• REQUIRED TASK:
Please repeat the NSO discussion from "I wouldn't be" up to and including "of countervailing evidence.", substituting "Israel Defense Forces" for "IDF".

• PASSAGE PROVIDED:
****************
That is a good thing. That results from suing them.
If that's the case, then Israeli intelligence attempted to sell an arm of their own intelligence apparatus to a US defense contractor. Have you spent a lot of time looking into NSO?
2 is critical. Tech people tend to fall for “one simple trick” because they believe there is a highly formal rule system we’re any technical loophole is just “oh well, the rules didn’t apply”
But reality is judges and the justice system are intentionally analog and human and fallible, and can use judgment to sledgehammer people trying to use one simple trick.
It imposes a significant cost and friction to their operation and proliferation of the access to what they have, even if they reorganize. So this is a very good action in my book.
As recently as July, the 6th largest defense contractor in America was set to purchase them, so I think whatever radioactivity they had, it was pretty mild.
Another very weird NSO take. There was a whole spate of news stories about NSO shopping themselves to US investors, and ultimately putting the whole company on the block. The sale would have actually occurred had the Biden administration not stopped it. No, I think this is comprehensively false.
I think people on HN have a really bad habit of mythologizing CNE shops. You do not in fact need state sponsorship to do exploit R&D and build software implants; dozens of people have started companies that do exactly that, and they get bought routinely. All of them have state actors as their primary client base.
I wouldn't be at all surprised to learn that NSO has a tight relationship with the IDF, the same way lots of commercial CNE shops in the US have relationships with NSA. I wouldn't even be surprised to learn the relationship is deeper than that. But there is no evidence at all that NSO is an "arm of Israeli intelligence" in any formal sense, and a lot of countervailing evidence.
It's possible the only thing that distinguishes NSO from any of a dozen other shops is that they happen to be Israeli. Somehow, a CNE shop in Auckland just doesn't seem to excite HN the same way. Maybe there's more to the story than I'm suggesting! But, like, you know what they say about extraordinary claims.
> It's possible the only thing that distinguishes NSO from any of a dozen other shops is that they happen to be Israeli. Somehow, a CNE shop in Auckland just doesn't seem to excite HN the same way.
I suspect this is because they operate in a way such that Hacker News doesn’t really hear about them.
In case anyone wants some references, I hadn't been paying much attention to NSO in many years, and so got really curious about the "ultimately putting the whole company on the block" comment, so I figured I'd provide some links that I came across:
> The bottom line: NSO isn't some rogue company being operated out of the basements of shadowy founders. Instead, it's been empowered by institutional investors that appear to have turned a blind eye to its deeds in the pursuit of profit.
> The F.B.I. had bought a version of Pegasus, NSO’s premier spying tool. For nearly a decade, the Israeli firm had been selling its surveillance software on a subscription basis to law-enforcement and intelligence agencies around the world, promising that it could do what no one else — not a private company, not even a state intelligence service — could do: consistently and reliably crack the encrypted communications of any iPhone or Android smartphone.
****************
[Collected data entries]

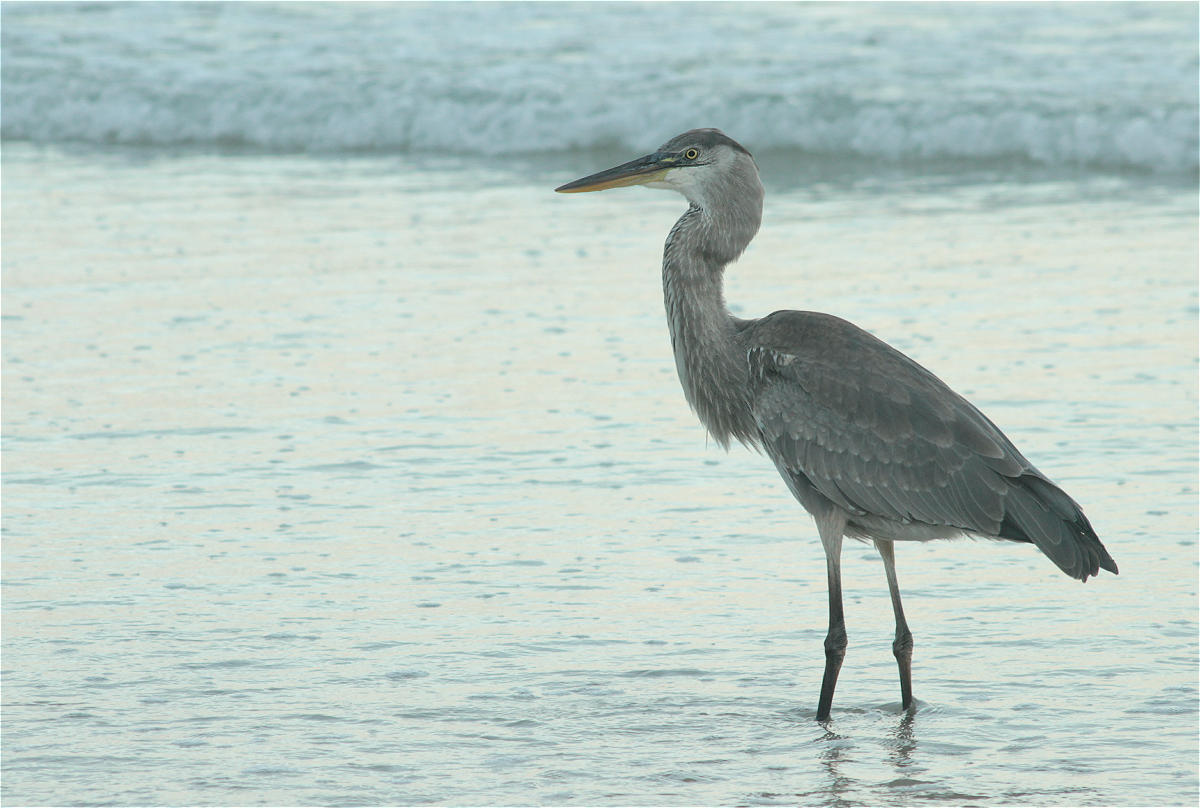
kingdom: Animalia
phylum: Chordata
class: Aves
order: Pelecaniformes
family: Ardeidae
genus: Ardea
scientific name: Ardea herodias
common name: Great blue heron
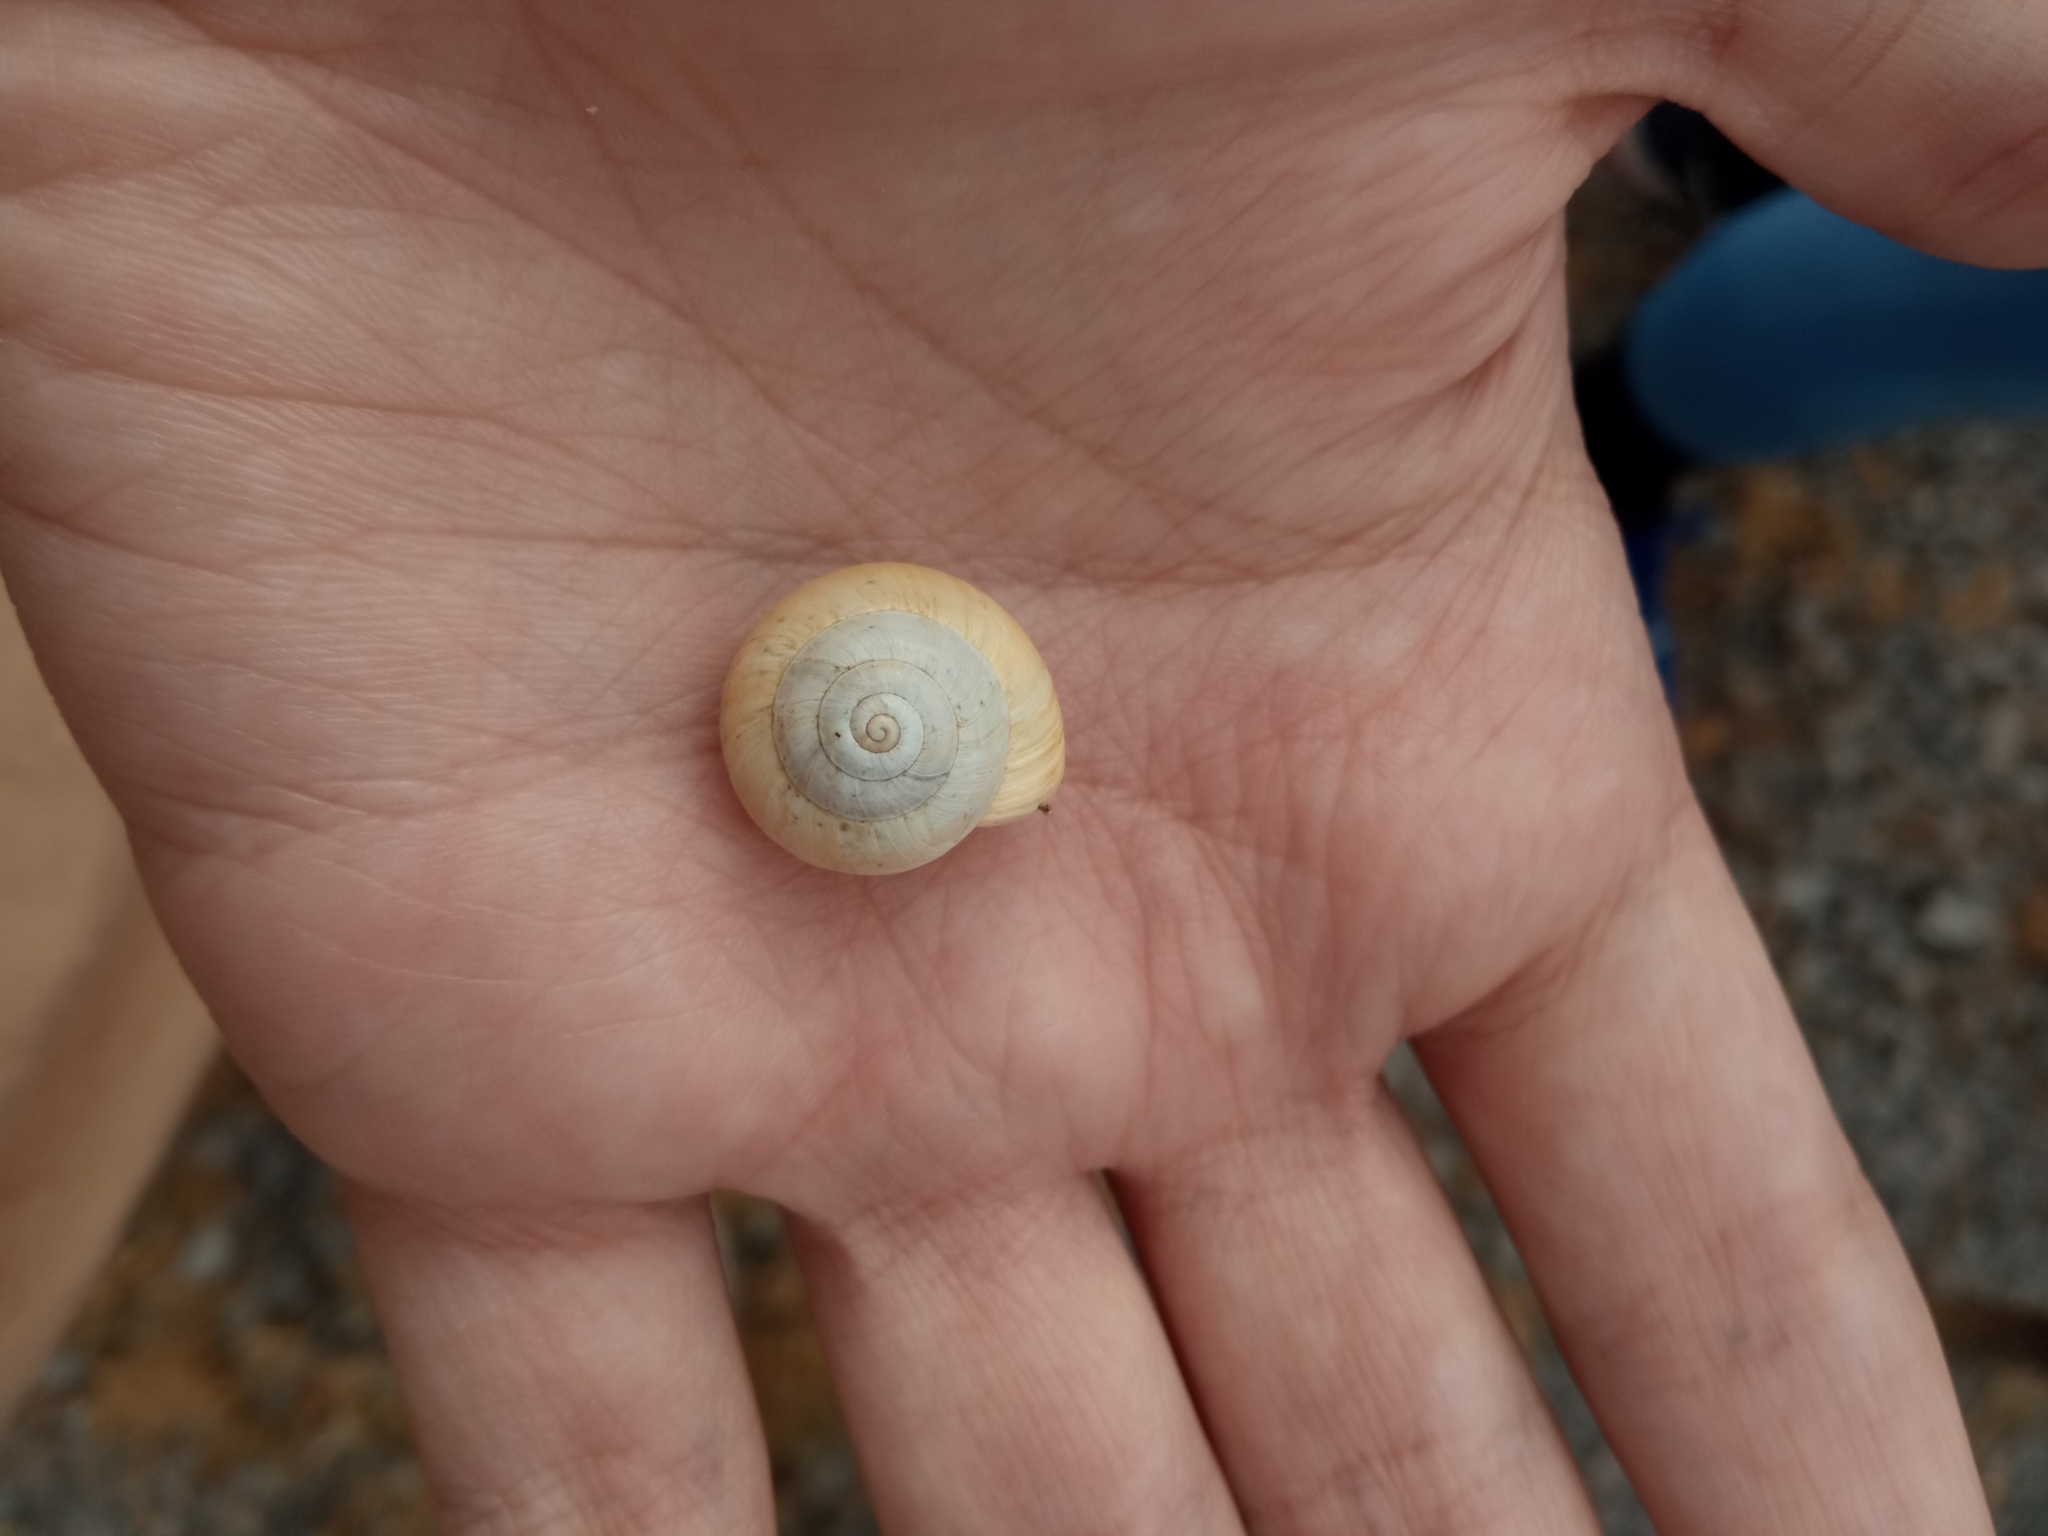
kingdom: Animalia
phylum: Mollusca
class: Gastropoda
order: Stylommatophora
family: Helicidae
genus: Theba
****************
• TASK RESULT:
I wouldn't be at all surprised to learn that NSO has a tight relationship with the Israel Defense Forces, the same way lots of commercial CNE shops in the US have relationships with NSA. I wouldn't even be surprised to learn the relationship is deeper than that. But there is no evidence at all that NSO is an "arm of Israeli intelligence" in any formal sense, and a lot of countervailing evidence.